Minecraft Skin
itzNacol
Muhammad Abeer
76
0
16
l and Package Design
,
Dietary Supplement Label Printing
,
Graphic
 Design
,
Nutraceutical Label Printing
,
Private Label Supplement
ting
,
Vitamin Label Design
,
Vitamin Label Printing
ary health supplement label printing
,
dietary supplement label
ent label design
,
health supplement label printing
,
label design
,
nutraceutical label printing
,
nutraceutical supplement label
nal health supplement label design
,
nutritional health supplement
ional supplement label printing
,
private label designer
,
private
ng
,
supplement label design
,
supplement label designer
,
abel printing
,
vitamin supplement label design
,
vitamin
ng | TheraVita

**Exercise aim**
Copy each entry exactly, with nothing added or dropped.

**Exercise answer**
Minecraft Skin
itzNacol
Muhammad Abeer
76
0
16
l and Package Design
,
Dietary Supplement Label Printing
,
Graphic
 Design
,
Nutraceutical Label Printing
,
Private Label Supplement
ting
,
Vitamin Label Design
,
Vitamin Label Printing
ary health supplement label printing
,
dietary supplement label
ent label design
,
health supplement label printing
,
label design
,
nutraceutical label printing
,
nutraceutical supplement label
nal health supplement label design
,
nutritional health supplement
ional supplement label printing
,
private label designer
,
private
ng
,
supplement label design
,
supplement label designer
,
abel printing
,
vitamin supplement label design
,
vitamin
ng | TheraVita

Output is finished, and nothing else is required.